● Supplied records:

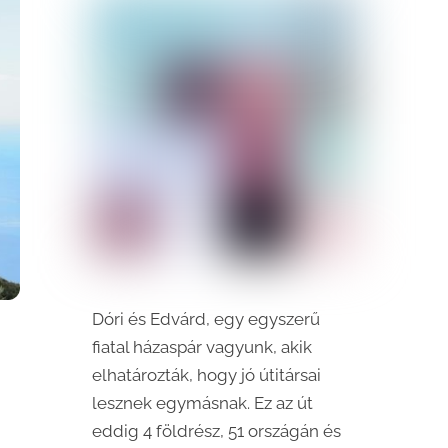
Dóri és Edvárd, egy egyszerű
fiatal házaspár vagyunk, akik
elhatározták, hogy jó útitársai
lesznek egymásnak. Ez az út
eddig 4 földrész, 51 országán és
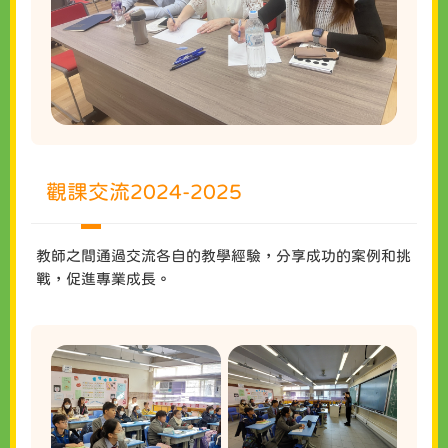
觀課交流2024-2025
教師之間通過交流各自的教學經驗，分享成功的案例和挑
戰，促進專業成長。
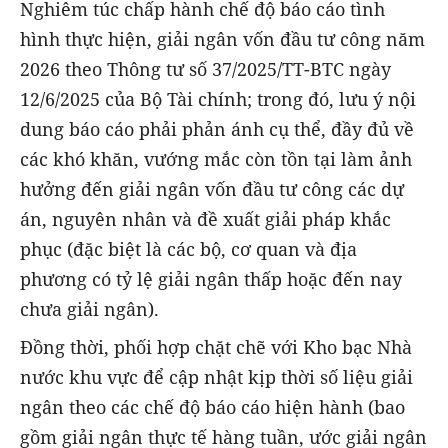
Nghiêm túc chấp hành chế độ báo cáo tình
hình thực hiện, giải ngân vốn đầu tư công năm
2026 theo Thông tư số 37/2025/TT-BTC ngày
12/6/2025 của Bộ Tài chính; trong đó, lưu ý nội
dung báo cáo phải phản ánh cụ thể, đầy đủ về
các khó khăn, vướng mắc còn tồn tại làm ảnh
hưởng đến giải ngân vốn đầu tư công các dự
án, nguyên nhân và đề xuất giải pháp khắc
phục (đặc biệt là các bộ, cơ quan và địa
phương có tỷ lệ giải ngân thấp hoặc đến nay
chưa giải ngân).
Đồng thời, phối hợp chặt chẽ với Kho bạc Nhà
nước khu vực để cập nhật kịp thời số liệu giải
ngân theo các chế độ báo cáo hiện hành (bao
gồm giải ngân thực tế hàng tuần, ước giải ngân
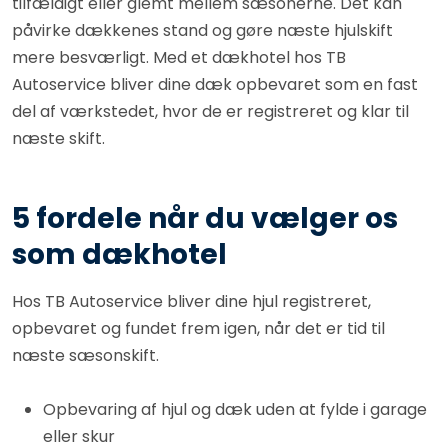
tilfældigt eller glemt mellem sæsonerne. Det kan
påvirke dækkenes stand og gøre næste hjulskift
mere besværligt. Med et dækhotel hos TB
Autoservice bliver dine dæk opbevaret som en fast
del af værkstedet, hvor de er registreret og klar til
næste skift.
5 fordele når du vælger os
som dækhotel
Hos TB Autoservice bliver dine hjul registreret,
opbevaret og fundet frem igen, når det er tid til
næste sæsonskift.
Opbevaring af hjul og dæk uden at fylde i garage
eller skur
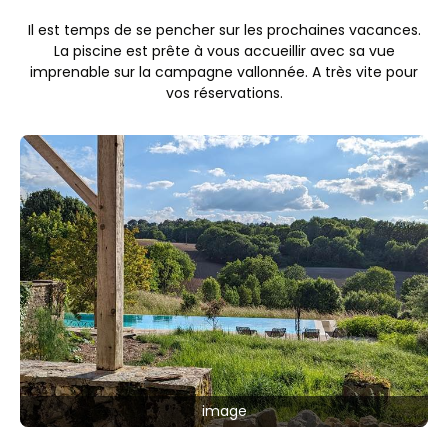
Il est temps de se pencher sur les prochaines vacances.
La piscine est prête à vous accueillir avec sa vue
imprenable sur la campagne vallonnée. A très vite pour
vos réservations.
image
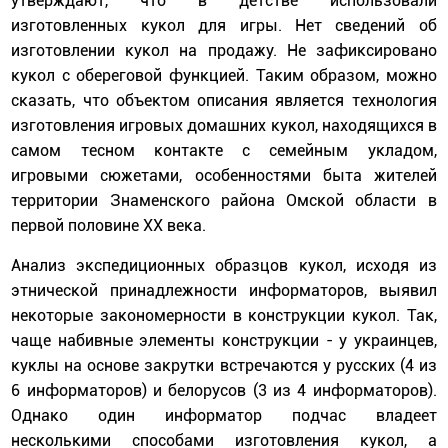
утверждают, что в детстве использовали
изготовленных кукол для игры. Нет сведений об
изготовлении кукол на продажу. Не зафиксировано
кукол с обереговой функцией. Таким образом, можно
сказать, что объектом описания является технология
изготовления игровых домашних кукол, находящихся в
самом тесном контакте с семейным укладом,
игровыми сюжетами, особенностями быта жителей
территории Знаменского района Омской области в
первой половине ХХ века.
Анализ экспедиционных образцов кукол, исходя из
этнической принадлежности информаторов, выявил
некоторые закономерности в конструкции кукол. Так,
чаще набивные элементы конструкции - у украинцев,
куклы на основе закрутки встречаются у русских (4 из
6 информаторов) и белорусов (3 из 4 информаторов).
Однако один информатор подчас владеет
несколькими способами изготовления кукол, а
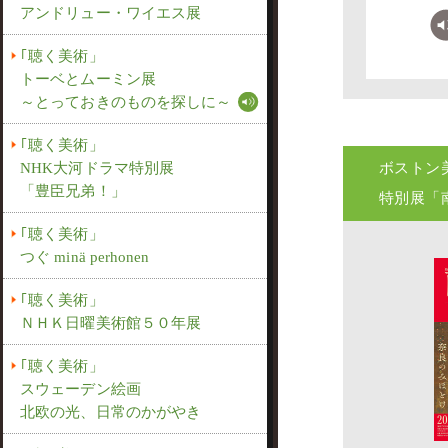
アンドリュー・ワイエス展
｢聴く美術」
トーベとムーミン展
～とっておきのものを探しに～
｢聴く美術」
NHK大河ドラマ特別展
ボストン
「豊臣兄弟！」
特別展「
｢聴く美術」
つぐ minä perhonen
｢聴く美術」
ＮＨＫ日曜美術館５０年展
｢聴く美術」
スウェーデン絵画
北欧の光、日常のかがやき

● Activity:
Copy out, in full, each line above that has the word "công" in it.

● Expected answer:
hình thực hiện, giải ngân vốn đầu tư công năm
hưởng đến giải ngân vốn đầu tư công các dự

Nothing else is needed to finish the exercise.